EXERCISE REQUIREMENTS: In the data below, find the line that contains "[799,300,837,313] envie ->" and the line that contains "[763,364,827,373] commun ->". Copy both, plus every line between them, exactly.

DATA FOR THIS TASK:
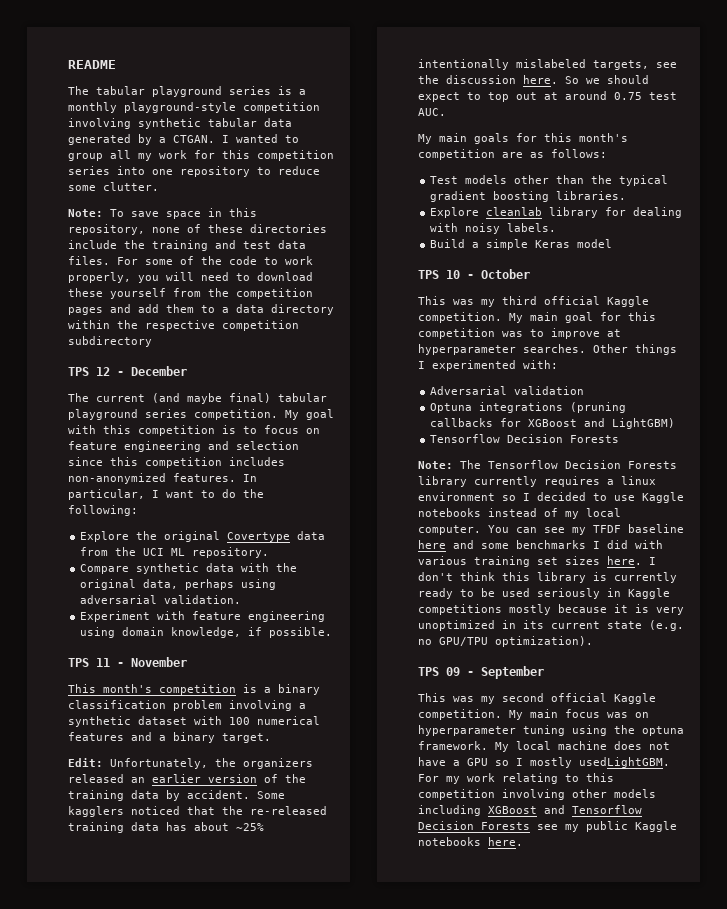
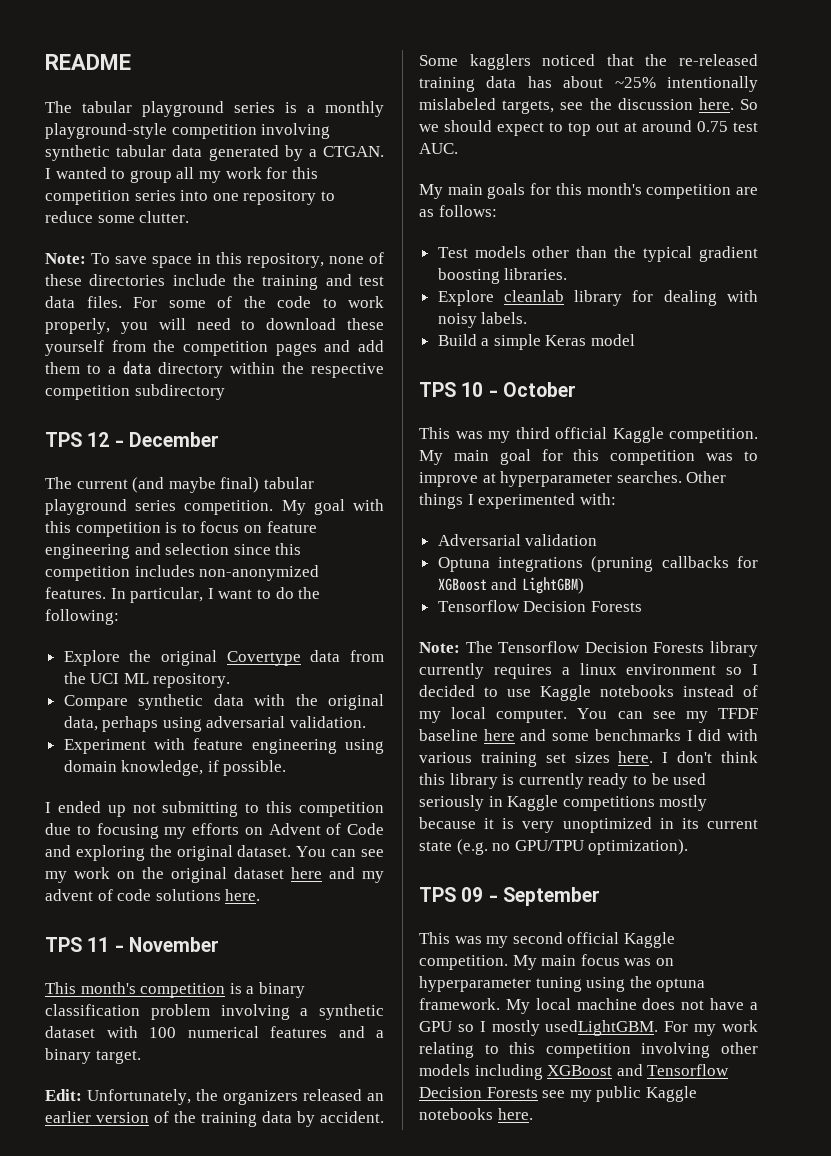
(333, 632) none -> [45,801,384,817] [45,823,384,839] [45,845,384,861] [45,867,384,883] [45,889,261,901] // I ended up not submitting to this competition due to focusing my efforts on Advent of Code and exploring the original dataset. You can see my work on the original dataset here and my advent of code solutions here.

==

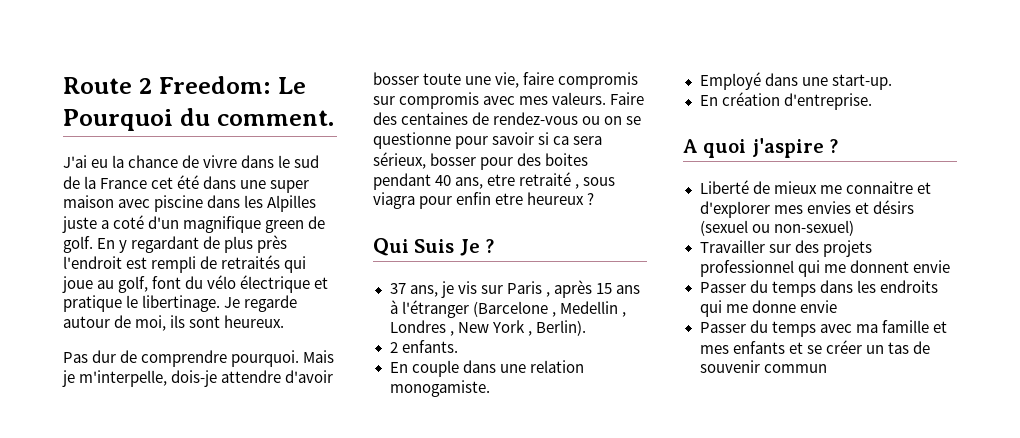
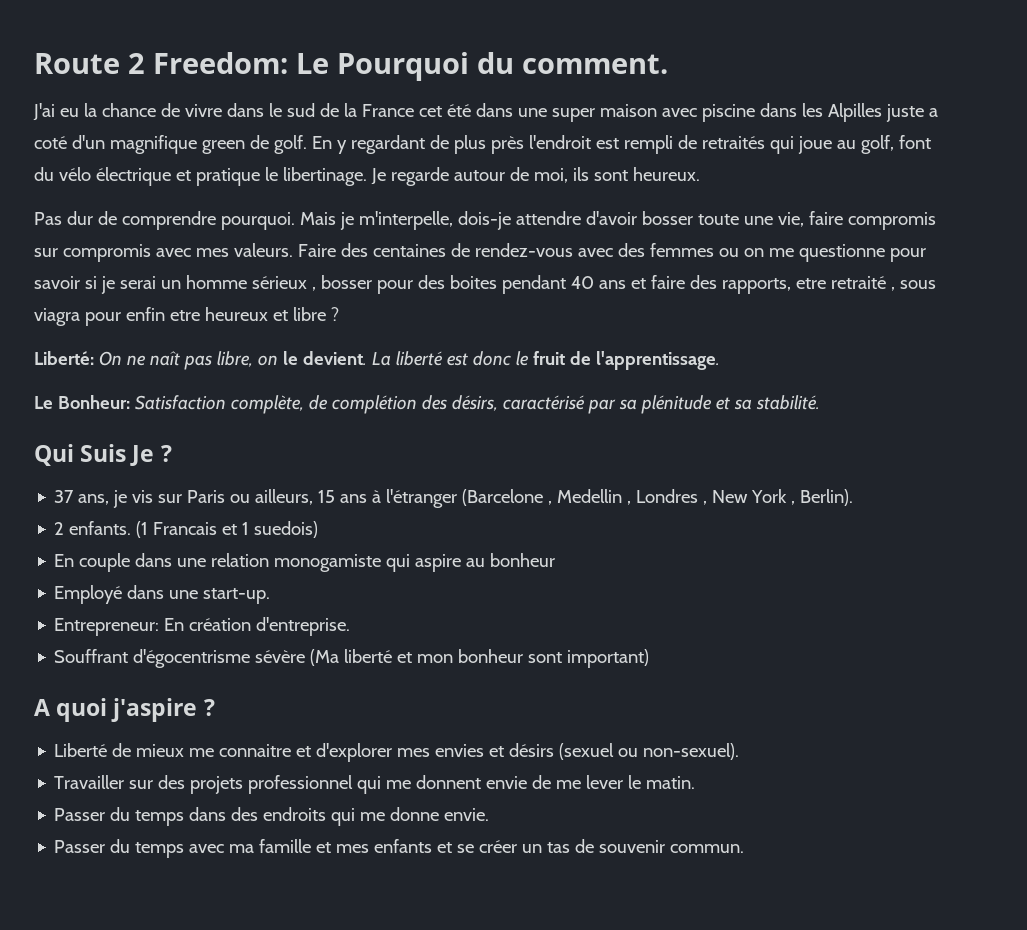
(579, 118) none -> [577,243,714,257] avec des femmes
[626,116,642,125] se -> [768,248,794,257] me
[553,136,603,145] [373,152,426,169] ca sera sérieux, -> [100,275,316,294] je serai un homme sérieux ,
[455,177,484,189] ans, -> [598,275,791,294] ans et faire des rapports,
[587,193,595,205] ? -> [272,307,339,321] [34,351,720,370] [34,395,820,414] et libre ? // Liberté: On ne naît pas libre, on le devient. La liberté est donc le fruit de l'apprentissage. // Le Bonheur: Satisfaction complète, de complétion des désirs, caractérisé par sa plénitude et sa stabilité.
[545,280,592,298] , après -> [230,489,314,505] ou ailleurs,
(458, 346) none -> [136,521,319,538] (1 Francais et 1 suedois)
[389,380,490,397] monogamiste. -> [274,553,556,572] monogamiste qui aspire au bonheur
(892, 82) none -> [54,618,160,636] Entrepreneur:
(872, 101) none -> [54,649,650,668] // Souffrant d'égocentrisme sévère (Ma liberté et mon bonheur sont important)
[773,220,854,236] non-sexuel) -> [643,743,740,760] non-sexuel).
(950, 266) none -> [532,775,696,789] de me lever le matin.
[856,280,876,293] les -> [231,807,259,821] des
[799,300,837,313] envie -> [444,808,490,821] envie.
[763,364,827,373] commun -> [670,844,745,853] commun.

ANSWER FOR THIS EXERCISE:
[799,300,837,313] envie -> [444,808,490,821] envie.
[763,364,827,373] commun -> [670,844,745,853] commun.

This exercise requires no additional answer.